#### EXERCISE DIRECTIONS
Transcribe the part of the Julian Koch biography below that opens with the words containing "Club career" and closes with "new two-year contract.".

#### READING PASSAGE
----
Julian Koch (born 11 November 1990) is a German former professional footballer who played as a defensive midfielder.

Personal life
He graduated in 2009 his Abitur from the Goethe-Gymnasium Dortmund.

Club career

Borussia Dortmund
Koch was born in Schwerte and settled 1991 with his family to Dortmund, here began Koch his career with VfL Hörde. In summer 2001 left VfL Hörde and signed an youth contract for Borussia Dortmund. After seven years on youth side for Borussia Dortmund he was in July 2008 promoted to the reserve side and earned his first cap in the Regionalliga West against 1. FSV Mainz 05 II. On 6 March 2010, he made his Bundesliga debut for Borussia Dortmund in a 3–0 win against Borussia Mönchengladbach. On 2 May 2012, despite missing the entire 2011–12 season because of knee injury, he signed a new two-year contract.

MSV Duisburg
On 18 May 2010, Koch agreed a loan deal with MSV Duisburg until the end of the 2010–11 season. Koch sustained a knee injury during a match against Rot-Weiß Oberhausen and missed the rest of the season, including the 2011 DFB-Pokal Final against Schalke 04. On 8 May 2012, it was announced that Koch would rejoin Duisburg on a season-long loan deal effective from 1 July 2012.

Mainz 05
On 5 June 2013, Koch completed a transfer to 1. FSV Mainz 05 for an undisclosed fee.
----
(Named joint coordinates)
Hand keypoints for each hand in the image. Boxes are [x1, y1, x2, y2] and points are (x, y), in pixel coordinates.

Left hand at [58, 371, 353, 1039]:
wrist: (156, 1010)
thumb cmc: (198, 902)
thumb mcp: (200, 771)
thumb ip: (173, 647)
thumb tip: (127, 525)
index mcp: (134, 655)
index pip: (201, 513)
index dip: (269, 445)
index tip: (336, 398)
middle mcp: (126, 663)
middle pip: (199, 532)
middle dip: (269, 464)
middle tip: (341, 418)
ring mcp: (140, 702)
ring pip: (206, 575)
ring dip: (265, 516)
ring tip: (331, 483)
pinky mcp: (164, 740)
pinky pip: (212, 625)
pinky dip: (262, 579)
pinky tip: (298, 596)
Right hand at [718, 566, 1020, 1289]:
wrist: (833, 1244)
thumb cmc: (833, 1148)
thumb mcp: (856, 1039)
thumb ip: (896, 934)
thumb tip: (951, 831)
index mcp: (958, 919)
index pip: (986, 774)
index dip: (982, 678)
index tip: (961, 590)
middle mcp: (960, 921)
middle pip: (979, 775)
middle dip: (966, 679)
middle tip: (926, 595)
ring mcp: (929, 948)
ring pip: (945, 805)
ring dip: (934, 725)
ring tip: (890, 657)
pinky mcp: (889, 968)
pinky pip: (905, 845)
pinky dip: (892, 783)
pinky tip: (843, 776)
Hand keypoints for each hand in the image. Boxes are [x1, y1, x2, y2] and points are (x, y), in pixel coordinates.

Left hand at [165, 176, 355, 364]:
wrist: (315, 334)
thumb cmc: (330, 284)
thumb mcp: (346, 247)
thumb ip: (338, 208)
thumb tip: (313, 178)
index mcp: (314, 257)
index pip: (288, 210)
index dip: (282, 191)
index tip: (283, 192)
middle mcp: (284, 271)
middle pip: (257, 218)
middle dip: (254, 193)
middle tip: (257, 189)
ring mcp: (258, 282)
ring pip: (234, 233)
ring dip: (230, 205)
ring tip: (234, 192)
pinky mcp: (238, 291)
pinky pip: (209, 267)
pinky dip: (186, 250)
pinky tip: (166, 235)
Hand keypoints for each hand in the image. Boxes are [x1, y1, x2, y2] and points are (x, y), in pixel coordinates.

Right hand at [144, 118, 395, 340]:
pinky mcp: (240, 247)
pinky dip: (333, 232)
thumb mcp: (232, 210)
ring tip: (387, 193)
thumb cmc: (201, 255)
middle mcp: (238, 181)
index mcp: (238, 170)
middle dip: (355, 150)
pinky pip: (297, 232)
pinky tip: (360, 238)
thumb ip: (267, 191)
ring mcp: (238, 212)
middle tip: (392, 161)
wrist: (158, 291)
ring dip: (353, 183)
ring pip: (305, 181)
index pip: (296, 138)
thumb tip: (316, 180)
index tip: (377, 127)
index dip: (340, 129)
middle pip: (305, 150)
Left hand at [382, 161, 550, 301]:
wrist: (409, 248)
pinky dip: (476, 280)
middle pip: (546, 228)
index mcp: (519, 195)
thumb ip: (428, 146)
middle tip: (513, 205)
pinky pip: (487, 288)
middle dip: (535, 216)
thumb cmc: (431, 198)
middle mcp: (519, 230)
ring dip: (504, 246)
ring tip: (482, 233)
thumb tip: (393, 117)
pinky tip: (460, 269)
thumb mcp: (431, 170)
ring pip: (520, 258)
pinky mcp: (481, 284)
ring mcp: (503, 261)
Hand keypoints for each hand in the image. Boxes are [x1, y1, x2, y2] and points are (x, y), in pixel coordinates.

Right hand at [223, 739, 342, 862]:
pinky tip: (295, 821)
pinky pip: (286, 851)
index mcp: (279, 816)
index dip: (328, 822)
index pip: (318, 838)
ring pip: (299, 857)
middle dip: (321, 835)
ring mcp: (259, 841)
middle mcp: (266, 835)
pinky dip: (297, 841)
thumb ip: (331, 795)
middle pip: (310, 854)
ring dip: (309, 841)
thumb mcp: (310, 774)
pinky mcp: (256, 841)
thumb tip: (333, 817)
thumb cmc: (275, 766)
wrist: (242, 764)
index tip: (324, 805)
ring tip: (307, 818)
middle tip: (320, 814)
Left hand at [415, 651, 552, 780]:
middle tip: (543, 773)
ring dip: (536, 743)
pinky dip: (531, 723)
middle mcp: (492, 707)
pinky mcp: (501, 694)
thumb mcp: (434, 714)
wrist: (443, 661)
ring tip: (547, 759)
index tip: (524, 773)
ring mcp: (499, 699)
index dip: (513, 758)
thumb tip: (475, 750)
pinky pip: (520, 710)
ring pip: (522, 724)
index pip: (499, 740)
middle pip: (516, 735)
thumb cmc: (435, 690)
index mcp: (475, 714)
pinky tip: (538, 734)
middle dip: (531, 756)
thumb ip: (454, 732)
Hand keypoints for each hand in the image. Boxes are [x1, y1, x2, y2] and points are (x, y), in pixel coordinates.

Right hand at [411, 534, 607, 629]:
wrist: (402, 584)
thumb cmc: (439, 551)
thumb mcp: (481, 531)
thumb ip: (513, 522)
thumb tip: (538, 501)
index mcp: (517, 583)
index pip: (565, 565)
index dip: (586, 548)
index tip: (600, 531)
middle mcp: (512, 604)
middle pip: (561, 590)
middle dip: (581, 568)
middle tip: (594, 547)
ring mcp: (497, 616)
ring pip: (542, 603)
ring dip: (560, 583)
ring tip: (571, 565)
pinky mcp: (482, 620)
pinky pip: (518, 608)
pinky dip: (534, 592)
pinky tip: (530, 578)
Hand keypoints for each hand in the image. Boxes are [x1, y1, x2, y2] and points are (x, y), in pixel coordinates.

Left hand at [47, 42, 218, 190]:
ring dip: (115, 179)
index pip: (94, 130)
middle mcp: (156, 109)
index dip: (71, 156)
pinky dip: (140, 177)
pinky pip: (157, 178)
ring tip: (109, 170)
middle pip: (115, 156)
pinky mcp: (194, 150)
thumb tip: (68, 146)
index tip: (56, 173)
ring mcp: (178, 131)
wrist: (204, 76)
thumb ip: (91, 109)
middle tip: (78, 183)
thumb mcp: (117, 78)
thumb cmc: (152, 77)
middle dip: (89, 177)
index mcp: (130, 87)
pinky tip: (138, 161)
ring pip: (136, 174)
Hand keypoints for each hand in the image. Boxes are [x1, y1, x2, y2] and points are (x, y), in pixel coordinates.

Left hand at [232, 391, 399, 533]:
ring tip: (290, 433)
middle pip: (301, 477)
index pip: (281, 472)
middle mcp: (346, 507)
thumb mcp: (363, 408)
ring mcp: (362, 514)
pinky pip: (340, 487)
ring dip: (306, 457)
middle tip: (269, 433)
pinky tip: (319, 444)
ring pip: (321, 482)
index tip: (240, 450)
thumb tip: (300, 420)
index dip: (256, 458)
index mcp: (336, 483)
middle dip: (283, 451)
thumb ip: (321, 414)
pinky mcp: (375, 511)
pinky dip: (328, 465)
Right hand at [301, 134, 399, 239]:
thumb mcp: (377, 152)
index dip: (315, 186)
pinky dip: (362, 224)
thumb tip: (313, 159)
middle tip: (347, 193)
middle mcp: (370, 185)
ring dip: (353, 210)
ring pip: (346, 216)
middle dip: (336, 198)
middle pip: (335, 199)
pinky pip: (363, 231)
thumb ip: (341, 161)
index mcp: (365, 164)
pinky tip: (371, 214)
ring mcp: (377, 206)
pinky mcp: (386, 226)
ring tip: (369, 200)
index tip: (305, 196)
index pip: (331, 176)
----
#### SOLUTION TO THIS PROBLEM
Club career

Borussia Dortmund
Koch was born in Schwerte and settled 1991 with his family to Dortmund, here began Koch his career with VfL Hörde. In summer 2001 left VfL Hörde and signed an youth contract for Borussia Dortmund. After seven years on youth side for Borussia Dortmund he was in July 2008 promoted to the reserve side and earned his first cap in the Regionalliga West against 1. FSV Mainz 05 II. On 6 March 2010, he made his Bundesliga debut for Borussia Dortmund in a 3–0 win against Borussia Mönchengladbach. On 2 May 2012, despite missing the entire 2011–12 season because of knee injury, he signed a new two-year contract.